La Fondation Abbé Pierre a partagé le 31 janvier son 29ème rapport sur l’état du mal-logement en France, pointant l’insuffisance des mesures gouvernementales pour traiter la question des 600 000 logements indignes estimés, et critiquant le désinvestissement de l’Etat vis-à-vis du logement social.  

Ce 29ème rapport a été présenté le 1er février à la Maison de la Mutualité à Paris, soixante-dix ans jour pour jour après l’appel de l’abbé Pierre. « La bombe sociale du logement a explosé » affirme l’institution via un titre choc, qui choisit d’orienter le débat sur les habitats indignes, définis par la loi comme des « locaux ou [des] installations utilisés [à des fins] d’habitation et impropres par nature à cet usage [et qui exposent] les occupants à des risques manifestes pouvant porter atteinte à leur sécurité physique ou à leur santé ». L’Etat en dénombre 420 000, auxquels viennent s’ajouter 110 000 logements indignes en Outre-mer, ainsi que les habitations de fortune, soit un total d’environ 600 000 logements indignes selon la fondation. A l’origine de cette situation, des ménages aux ressources financières insuffisantes pour engager des travaux de rénovation, des investisseurs à la recherche d’une rentabilité économique à court terme, la suppression depuis 2018 de l’APL accession destinée au financement de travaux pour les propriétaires aux revenus modestes. Si certains dispositifs visent à réduire le stock de logis indécents, tels la plateforme internet « Histologe » invitant leurs occupants à les signaler ou les « permis de louer » conférant à une collectivité le pouvoir d’autoriser la mise en location d’un bien sur un périmètre prédéfini, ceux-ci sont souvent inefficaces. La Fondation Abbé Pierre propose d’ « engager 13 milliards d’euros sur dix ans pour traiter plus de 300 000 logements parmi les plus indignes de France », ainsi que de « renforcer les moyens de contrôle […] pour prévenir la dégradation du bâti » en mettant en place un « contrôle technique du logement » à la charge du propriétaire « sur le modèle du contrôle technique automobile ». 

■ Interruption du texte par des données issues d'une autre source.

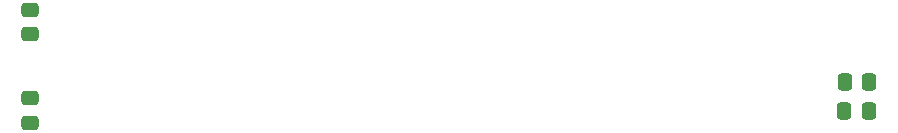
<source format=gbr>
G04 #@! TF.GenerationSoftware,KiCad,Pcbnew,9.0.4*
G04 #@! TF.CreationDate,2025-08-30T14:04:45-07:00*
G04 #@! TF.ProjectId,romi_board_bottom,726f6d69-5f62-46f6-9172-645f626f7474,rev?*
G04 #@! TF.SameCoordinates,Original*
G04 #@! TF.FileFunction,Paste,Top*
G04 #@! TF.FilePolarity,Positive*
%FSLAX46Y46*%
G04 Gerber Fmt 4.6, Leading zero omitted, Abs format (unit mm)*
G04 Created by KiCad (PCBNEW 9.0.4) date 2025-08-30 14:04:45*
%MOMM*%
%LPD*%
G01*
G04 APERTURE LIST*
G04 Aperture macros list*
%AMRoundRect*
0 Rectangle with rounded corners*
0 $1 Rounding radius*
0 $2 $3 $4 $5 $6 $7 $8 $9 X,Y pos of 4 corners*
0 Add a 4 corners polygon primitive as box body*
4,1,4,$2,$3,$4,$5,$6,$7,$8,$9,$2,$3,0*
0 Add four circle primitives for the rounded corners*
1,1,$1+$1,$2,$3*
1,1,$1+$1,$4,$5*
1,1,$1+$1,$6,$7*
1,1,$1+$1,$8,$9*
0 Add four rect primitives between the rounded corners*
20,1,$1+$1,$2,$3,$4,$5,0*
20,1,$1+$1,$4,$5,$6,$7,0*
20,1,$1+$1,$6,$7,$8,$9,0*
20,1,$1+$1,$8,$9,$2,$3,0*%
G04 Aperture macros list end*
%ADD10RoundRect,0.250000X0.337500X0.475000X-0.337500X0.475000X-0.337500X-0.475000X0.337500X-0.475000X0*%
%ADD11RoundRect,0.250000X0.475000X-0.337500X0.475000X0.337500X-0.475000X0.337500X-0.475000X-0.337500X0*%
G04 APERTURE END LIST*
D10*
X132075000Y-107000000D03*
X130000000Y-107000000D03*
D11*
X61000000Y-103000000D03*
X61000000Y-100925000D03*
D10*
X132037500Y-109500000D03*
X129962500Y-109500000D03*
D11*
X61000000Y-110500000D03*
X61000000Y-108425000D03*
M02*

</source>
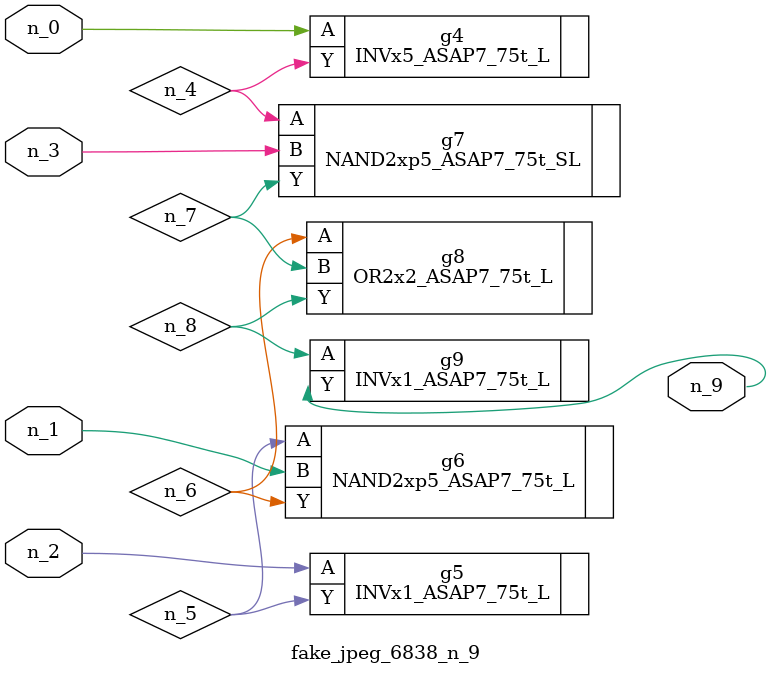
<source format=v>
module fake_jpeg_6838_n_9 (n_0, n_3, n_2, n_1, n_9);

input n_0;
input n_3;
input n_2;
input n_1;

output n_9;

wire n_4;
wire n_8;
wire n_6;
wire n_5;
wire n_7;

INVx5_ASAP7_75t_L g4 ( 
.A(n_0),
.Y(n_4)
);

INVx1_ASAP7_75t_L g5 ( 
.A(n_2),
.Y(n_5)
);

NAND2xp5_ASAP7_75t_L g6 ( 
.A(n_5),
.B(n_1),
.Y(n_6)
);

OR2x2_ASAP7_75t_L g8 ( 
.A(n_6),
.B(n_7),
.Y(n_8)
);

NAND2xp5_ASAP7_75t_SL g7 ( 
.A(n_4),
.B(n_3),
.Y(n_7)
);

INVx1_ASAP7_75t_L g9 ( 
.A(n_8),
.Y(n_9)
);


endmodule
</source>
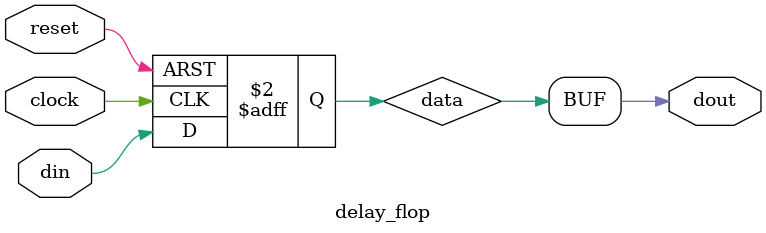
<source format=v>
module delay_flop  
(
 input  clock,
 input  reset,
 input  din,
 output dout
 );

reg data;

always@(posedge clock or posedge reset)
	begin
		if (reset) data <= 1'b0;
		else data <= din;
	end


assign dout = data;

endmodule

</source>
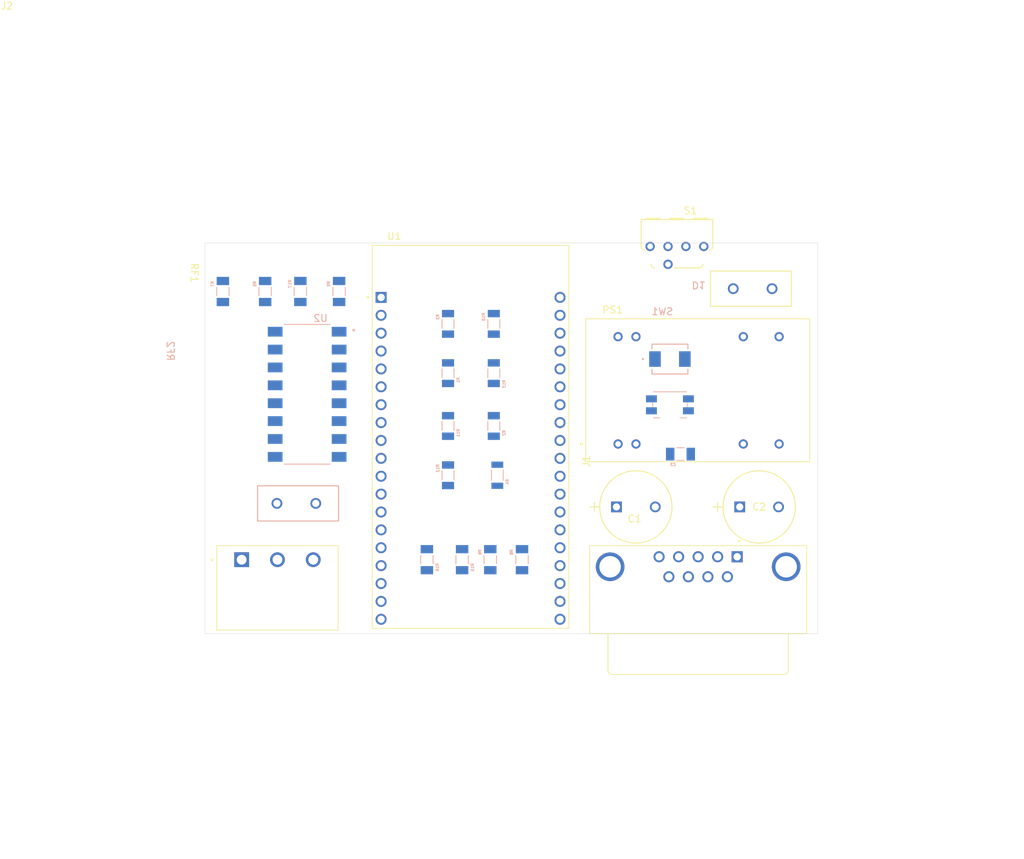
<source format=kicad_pcb>
(kicad_pcb
	(version 20241229)
	(generator "pcbnew")
	(generator_version "9.0")
	(general
		(thickness 1.6)
		(legacy_teardrops no)
	)
	(paper "A4")
	(layers
		(0 "F.Cu" signal)
		(2 "B.Cu" signal)
		(9 "F.Adhes" user "F.Adhesive")
		(11 "B.Adhes" user "B.Adhesive")
		(13 "F.Paste" user)
		(15 "B.Paste" user)
		(5 "F.SilkS" user "F.Silkscreen")
		(7 "B.SilkS" user "B.Silkscreen")
		(1 "F.Mask" user)
		(3 "B.Mask" user)
		(17 "Dwgs.User" user "User.Drawings")
		(19 "Cmts.User" user "User.Comments")
		(21 "Eco1.User" user "User.Eco1")
		(23 "Eco2.User" user "User.Eco2")
		(25 "Edge.Cuts" user)
		(27 "Margin" user)
		(31 "F.CrtYd" user "F.Courtyard")
		(29 "B.CrtYd" user "B.Courtyard")
		(35 "F.Fab" user)
		(33 "B.Fab" user)
		(39 "User.1" user)
		(41 "User.2" user)
		(43 "User.3" user)
		(45 "User.4" user)
	)
	(setup
		(pad_to_mask_clearance 0)
		(allow_soldermask_bridges_in_footprints no)
		(tenting front back)
		(pcbplotparams
			(layerselection 0x00000000_00000000_55555555_5755f5ff)
			(plot_on_all_layers_selection 0x00000000_00000000_00000000_00000000)
			(disableapertmacros no)
			(usegerberextensions no)
			(usegerberattributes yes)
			(usegerberadvancedattributes yes)
			(creategerberjobfile yes)
			(dashed_line_dash_ratio 12.000000)
			(dashed_line_gap_ratio 3.000000)
			(svgprecision 4)
			(plotframeref no)
			(mode 1)
			(useauxorigin no)
			(hpglpennumber 1)
			(hpglpenspeed 20)
			(hpglpendiameter 15.000000)
			(pdf_front_fp_property_popups yes)
			(pdf_back_fp_property_popups yes)
			(pdf_metadata yes)
			(pdf_single_document no)
			(dxfpolygonmode yes)
			(dxfimperialunits yes)
			(dxfusepcbnewfont yes)
			(psnegative no)
			(psa4output no)
			(plot_black_and_white yes)
			(plotinvisibletext no)
			(sketchpadsonfab no)
			(plotpadnumbers no)
			(hidednponfab no)
			(sketchdnponfab yes)
			(crossoutdnponfab yes)
			(subtractmaskfromsilk no)
			(outputformat 1)
			(mirror no)
			(drillshape 1)
			(scaleselection 1)
			(outputdirectory "")
		)
	)
	(net 0 "")
	(net 1 "Net-(PS1--VIN)")
	(net 2 "Net-(PS1-+VIN)")
	(net 3 "Net-(PS1--VOUT)")
	(net 4 "Net-(D1-Pad1)")
	(net 5 "Net-(SW1A-B)")
	(net 6 "unconnected-(J1-Pad8)")
	(net 7 "unconnected-(J1-Pad7)")
	(net 8 "unconnected-(J1-Pad2)")
	(net 9 "+24V")
	(net 10 "unconnected-(J1-Pad1)")
	(net 11 "unconnected-(J1-SHIELD-PadS1)")
	(net 12 "unconnected-(J1-Pad9)")
	(net 13 "unconnected-(J1-Pad6)")
	(net 14 "unconnected-(J1-SHIELD__1-PadS2)")
	(net 15 "Net-(SW1A-A)")
	(net 16 "Net-(J2-Pad03)")
	(net 17 "unconnected-(PS1--VIN__1-Pad3)")
	(net 18 "Net-(PS1-+VOUT)")
	(net 19 "unconnected-(PS1-NC-Pad9)")
	(net 20 "unconnected-(PS1-+VIN__1-Pad23)")
	(net 21 "unconnected-(PS1-NC1-Pad11)")
	(net 22 "Net-(R1-Pad2)")
	(net 23 "Net-(R3-Pad2)")
	(net 24 "+3.3V")
	(net 25 "Net-(U1-IO25)")
	(net 26 "Net-(U1-IO26)")
	(net 27 "Net-(U1-IO27)")
	(net 28 "Net-(U1-IO14)")
	(net 29 "Net-(U1-IO17)")
	(net 30 "GND")
	(net 31 "Net-(R10-Pad2)")
	(net 32 "Net-(R12-Pad2)")
	(net 33 "Net-(U1-IO16)")
	(net 34 "Net-(U1-IO4)")
	(net 35 "Net-(U1-IO2)")
	(net 36 "+5V")
	(net 37 "unconnected-(U1-IO34-PadJ2-5)")
	(net 38 "unconnected-(U1-IO35-PadJ2-6)")
	(net 39 "unconnected-(U1-IO32-PadJ2-7)")
	(net 40 "unconnected-(U1-SD0-PadJ3-18)")
	(net 41 "unconnected-(U1-CMD-PadJ2-18)")
	(net 42 "unconnected-(U1-IO0-PadJ3-14)")
	(net 43 "unconnected-(U1-SD3-PadJ2-17)")
	(net 44 "unconnected-(U1-IO33-PadJ2-8)")
	(net 45 "unconnected-(U1-SD1-PadJ3-17)")
	(net 46 "unconnected-(U1-IO13-PadJ2-15)")
	(net 47 "unconnected-(U1-EN-PadJ2-2)")
	(net 48 "unconnected-(U1-IO15-PadJ3-16)")
	(net 49 "unconnected-(U1-SENSOR_VP-PadJ2-3)")
	(net 50 "unconnected-(U1-IO22-PadJ3-3)")
	(net 51 "unconnected-(U1-SENSOR_VN-PadJ2-4)")
	(net 52 "unconnected-(U1-GND3-PadJ3-1)")
	(net 53 "unconnected-(U1-IO23-PadJ3-2)")
	(net 54 "unconnected-(U1-RXD0-PadJ3-5)")
	(net 55 "unconnected-(U1-IO19-PadJ3-8)")
	(net 56 "unconnected-(U1-IO12-PadJ2-13)")
	(net 57 "unconnected-(U1-IO18-PadJ3-9)")
	(net 58 "unconnected-(U1-TXD0-PadJ3-4)")
	(net 59 "unconnected-(U1-IO5-PadJ3-10)")
	(net 60 "unconnected-(U1-IO21-PadJ3-6)")
	(net 61 "unconnected-(U1-SD2-PadJ2-16)")
	(net 62 "unconnected-(U1-CLK-PadJ3-19)")
	(footprint "footprints:DRR3010" (layer "F.Cu") (at 216 32 180))
	(footprint "footprints:PCAP_10x12_5-THRU-ELECT_NCA" (layer "F.Cu") (at 224.91085 69))
	(footprint "footprints:PHOENIX_1757255" (layer "F.Cu") (at 150.6675 86.5))
	(footprint "footprints:CONV_REC5A-2405SW_H2" (layer "F.Cu") (at 218.94 52.44))
	(footprint "footprints:ASSMANN_A-DF_09_A_KG-T4S" (layer "F.Cu") (at 224.545 76.08))
	(footprint "footprints:PTC_RESET_FUSE" (layer "F.Cu") (at 229.5 38 180))
	(footprint "footprints:MODULE_ESP32-DEVKITC-32D" (layer "F.Cu") (at 186.7 59))
	(footprint "footprints:PCAP_10x12_5-THRU-ELECT_NCA" (layer "F.Cu") (at 207.41085 69))
	(footprint "footprints:RESC3115X65N" (layer "B.Cu") (at 190 57.5 90))
	(footprint "footprints:RESC3216X75N" (layer "B.Cu") (at 180.5 76.494 90))
	(footprint "Button_Switch_SMD:Panasonic_EVQPUJ_EVQPUA" (layer "B.Cu") (at 215 54.5))
	(footprint "footprints:RESC3216X75N" (layer "B.Cu") (at 168.04 38.396 -90))
	(footprint "footprints:RESC3216X75N" (layer "B.Cu") (at 185.5 76.494 90))
	(footprint "footprints:RESC3115X65N" (layer "B.Cu") (at 183.5 57.5 90))
	(footprint "footprints:RESC3115X65N" (layer "B.Cu") (at 183.5 43 -90))
	(footprint "footprints:RESC3115X65N" (layer "B.Cu") (at 190 43 -90))
	(footprint "footprints:RESC3216X75N" (layer "B.Cu") (at 194.006 76.494 -90))
	(footprint "footprints:RESC3216X75N" (layer "B.Cu") (at 162.54 38.396 -90))
	(footprint "footprints:RESC3115X65N" (layer "B.Cu") (at 183.5 64.5 -90))
	(footprint "footprints:PTC_RESET_FUSE" (layer "B.Cu") (at 159.2125 68.5))
	(footprint "footprints:RESC3216X75N" (layer "B.Cu") (at 189.5 76.494 -90))
	(footprint "footprints:RESC3216X75N" (layer "B.Cu") (at 151.54 38.402 -90))
	(footprint "footprints:RESC3216X75N" (layer "B.Cu") (at 157.54 38.402 -90))
	(footprint "footprints:DO214AASMB_CIP-L" (layer "B.Cu") (at 215 48))
	(footprint "footprints:CAPC3216X180N" (layer "B.Cu") (at 216.5 61.5))
	(footprint "footprints:SOIC254P1016X460-16N" (layer "B.Cu") (at 163.5 53 180))
	(footprint "footprints:RESC3015X65N" (layer "B.Cu") (at 190.5 64.5 90))
	(footprint "footprints:RESC3115X65N" (layer "B.Cu") (at 183.5 50 90))
	(footprint "footprints:RESC3115X65N" (layer "B.Cu") (at 190 50 90))
	(gr_rect
		(start 149 31.5)
		(end 236 87)
		(stroke
			(width 0.05)
			(type default)
		)
		(fill no)
		(layer "Edge.Cuts")
		(uuid "47c7c3b3-7373-4a94-ae80-fa891471c69a")
	)
	(embedded_fonts no)
)

</source>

Autre cible : les « coupes importantes menées depuis 2017 sur les APL », et la hausse de la TVA sur les logements sociaux PLUS et PLS, qui ont entrainé une chute de la production Hlm. Des mesures qui ont suscité une incompréhension auprès des rédacteurs de ce rapport, qui rappellent un besoin de logements sociaux plus pressant que jamais, avec 2,4 millions de ménages sur liste d’attente, relevant un nombre de demandes en augmentation de 7% par rapport à l’année dernière. Le gouvernement mise sur le logement intermédiaire, dont la « production est passée de 8000 à 16 000 logements financés par an entre 2017 et 2022 ». S’ajoutent à cette liste, une baisse de la production de logements étudiants, et quelque 8000 personnes, dont 2 400 mineurs, refusées en hébergement chaque soir du mois de novembre 2023. 

Le directeur des études de la Fondation Abbé Pierre, Manuel Domergue, n’a pas caché ses inquiétudes quant à la nomination le 8 février de Guillaume Kasbarian au ministère du logement. Ce dernier est connu pour avoir initié la loi dite « anti-squat » promulguée en juillet 2023, facilitant les procédures d’expulsion en cas d’impayés ; une loi décriée dans le rapport pour sa « vision purement répressive », « ajout[ant] à la précarité économique des ménages […] une fragilité administrative et juridique ».

Photo : entrepôt aménagé en dortoir à Montreuil (93).